§ **Text section**
+---+
This Selected Issues paper on Papua New Guinea reports that although economic cycles have generally paralleled the many mineral sector booms and busts, the downward trend in growth rates may reflect other factors. Papua New Guinea’s economy is dominated by a large labor-intensive agricultural sector and a capital-intensive oil and minerals sector. The formal sector consists of enclave extractive industries, cash crop production, and a small, import-substituting manufacturing sector. The importance of the agriculture sector is about the same as at independence, reflecting structural impediments that have deterred more rapid growth.

Abstract

This Selected Issues paper on Papua New Guinea reports that although economic cycles have generally paralleled the many mineral sector booms and busts, the downward trend in growth rates may reflect other factors. Papua New Guinea’s economy is dominated by a large labor-intensive agricultural sector and a capital-intensive oil and minerals sector. The formal sector consists of enclave extractive industries, cash crop production, and a small, import-substituting manufacturing sector. The importance of the agriculture sector is about the same as at independence, reflecting structural impediments that have deterred more rapid growth.

II. Determinants of Productivity in Papua New Guinea1

A. Introduction

1. Papua New Guinea’s economic growth performance since independence has not been as strong as in comparator countries (see Chapter I, Table I.1). The preceding Chapter I discussed how the low growth rates experienced may be accounted for by both a significant slowing of capital inputs and falling total factor productivity (TFP) growth. Recent empirical studies suggest that a key distinguishing factor between high-growth and low- or negative-growth countries may be differences in TFP, which is affected by the quality of a country’s economic, social, and political institutions.2 Using time series analysis, this chapter investigates some determinants of productivity growth that may explain the poor performance of real GDP and TFP growth in Papua New Guinea. The second part of the paper then attempts to test for and evaluate some of these factors and their relationship to TFP.

B. Factors Affecting TFP Growth

2. The authorities’ Medium-term Development Strategy (MTDS) highlights the need to improve institutions to raise growth and targets measures to remove impediments that hinder achievement of that goal. Papua New Guinea has already made important efforts to remove structural impediments that hold back its potential for more rapid growth. The reforms of the early 1990s, including the floating of the kina, initially led to a recovery in investment and growth. More recent reforms undertaken include price and trade liberalization, tax reform, investment policy reform, improvements in public expenditure management, pension reform, privatization, financial sector reform, and decentralization of financial responsibilities from the national to the provincial and district levels—in addition to the restoration of macroeconomic stability. However, although a full analysis is beyond the scope of this paper, it is recognized that many of the reforms remain incomplete or have not been sufficiently profound. Therefore, as noted in the MTDS, additional reform is needed to bring growth rates up to the higher level required to sustain improvements in per capita GDP and to reduce poverty. The following discussion highlights several key areas for further reform.
+---+
§ **Excerpted records**
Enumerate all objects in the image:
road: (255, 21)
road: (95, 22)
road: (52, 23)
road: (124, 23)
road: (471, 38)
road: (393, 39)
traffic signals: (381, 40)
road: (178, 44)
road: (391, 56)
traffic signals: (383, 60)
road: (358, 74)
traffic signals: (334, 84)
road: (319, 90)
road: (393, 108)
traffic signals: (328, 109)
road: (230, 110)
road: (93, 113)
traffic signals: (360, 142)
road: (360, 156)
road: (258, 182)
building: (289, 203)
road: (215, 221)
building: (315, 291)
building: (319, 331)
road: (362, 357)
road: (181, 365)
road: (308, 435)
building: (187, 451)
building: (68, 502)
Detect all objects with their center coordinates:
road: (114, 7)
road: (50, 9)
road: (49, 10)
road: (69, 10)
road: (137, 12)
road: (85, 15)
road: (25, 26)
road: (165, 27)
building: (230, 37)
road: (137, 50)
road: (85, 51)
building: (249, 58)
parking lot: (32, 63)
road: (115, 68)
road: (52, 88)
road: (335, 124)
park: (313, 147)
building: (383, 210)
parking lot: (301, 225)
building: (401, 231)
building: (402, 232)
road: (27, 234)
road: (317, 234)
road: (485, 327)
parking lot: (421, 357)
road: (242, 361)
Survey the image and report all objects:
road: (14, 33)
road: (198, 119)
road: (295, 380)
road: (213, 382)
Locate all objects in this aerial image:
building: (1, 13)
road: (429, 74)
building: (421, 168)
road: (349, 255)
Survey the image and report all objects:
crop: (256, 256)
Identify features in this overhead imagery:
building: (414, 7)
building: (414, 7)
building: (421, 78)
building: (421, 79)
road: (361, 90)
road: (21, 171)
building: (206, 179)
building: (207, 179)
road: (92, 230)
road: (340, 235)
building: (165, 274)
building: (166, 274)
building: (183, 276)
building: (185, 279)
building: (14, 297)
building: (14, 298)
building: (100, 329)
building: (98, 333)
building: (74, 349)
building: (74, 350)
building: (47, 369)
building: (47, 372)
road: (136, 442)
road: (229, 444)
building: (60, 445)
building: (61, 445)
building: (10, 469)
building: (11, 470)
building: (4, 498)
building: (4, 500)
+---+
§ **What the task asks**
In the Papua New Guinea paper, which early-1990s reform is named as initially leading to a recovery in investment and growth?

§ **Completed task**
The floating of the kina.